Could you restate every entry word for word, minus the pictures?

Records contained in a dataset
Segment Open
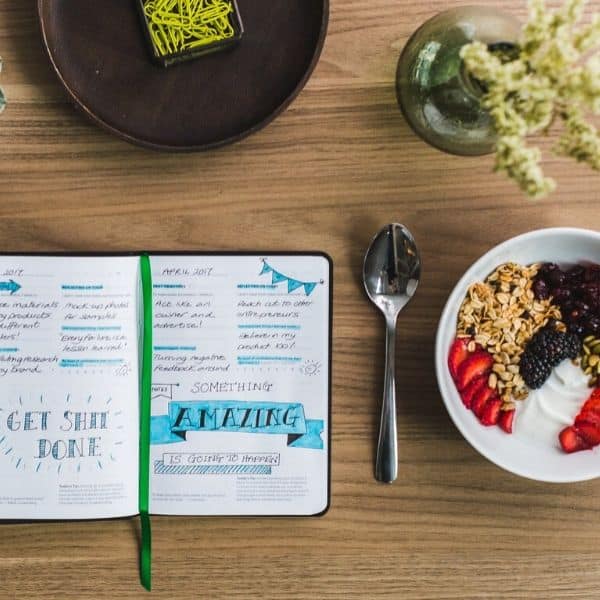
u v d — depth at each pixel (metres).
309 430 0.76
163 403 0.76
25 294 0.75
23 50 0.74
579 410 0.75
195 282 0.76
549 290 0.74
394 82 0.75
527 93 0.55
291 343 0.76
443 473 0.77
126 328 0.76
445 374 0.70
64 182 0.75
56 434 0.75
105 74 0.73
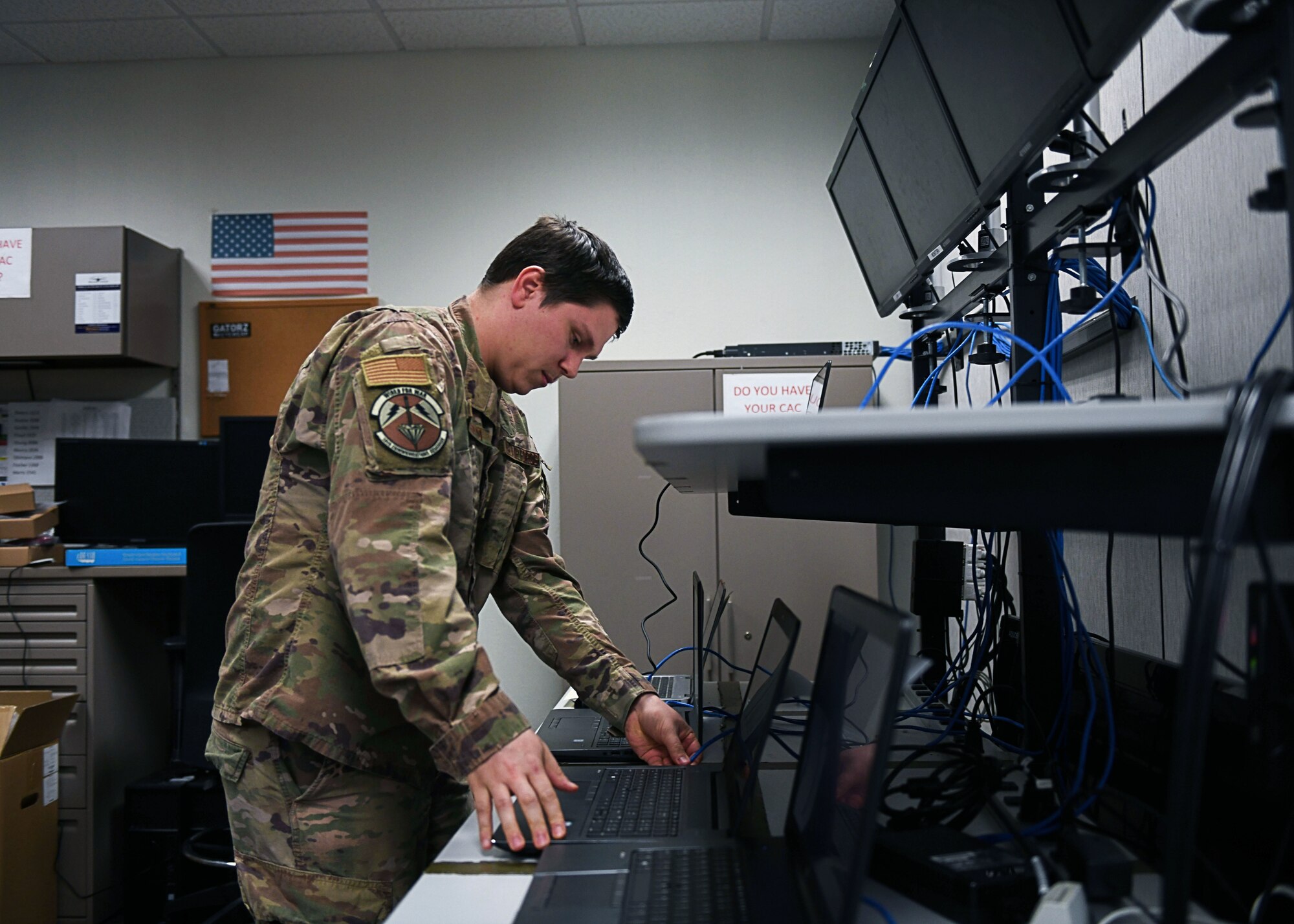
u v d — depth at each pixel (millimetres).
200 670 2117
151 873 2342
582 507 2637
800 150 3113
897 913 658
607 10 2916
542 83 3160
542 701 3023
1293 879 656
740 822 824
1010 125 997
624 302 1262
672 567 2619
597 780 1052
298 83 3193
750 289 3096
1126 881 637
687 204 3125
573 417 2652
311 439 1070
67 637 2504
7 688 2498
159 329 3027
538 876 743
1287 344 862
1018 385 1084
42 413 3109
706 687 1783
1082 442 623
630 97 3146
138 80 3215
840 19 2984
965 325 1080
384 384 965
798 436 533
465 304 1234
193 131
Segment Closed
RESPONSE BOX>
u v d — depth at each pixel (metres).
309 430 0.76
163 403 0.76
25 294 0.75
23 50 0.74
579 410 0.75
195 282 0.76
549 290 0.74
394 82 0.75
527 93 0.55
291 343 0.76
443 473 0.77
126 328 0.76
445 374 0.70
64 182 0.75
56 434 0.75
105 74 0.73
u v d — depth at each pixel (millimetres).
200 670 2117
151 873 2342
582 507 2637
800 150 3113
897 913 658
607 10 2916
542 83 3160
542 701 3023
1293 879 656
740 822 824
1010 125 997
624 302 1262
672 567 2619
597 780 1052
298 83 3193
750 289 3096
1126 881 637
687 204 3125
573 417 2652
311 439 1070
67 637 2504
7 688 2498
159 329 3027
538 876 743
1287 344 862
1018 385 1084
42 413 3109
706 687 1783
1082 442 623
630 97 3146
138 80 3215
840 19 2984
965 325 1080
384 384 965
798 436 533
465 304 1234
193 131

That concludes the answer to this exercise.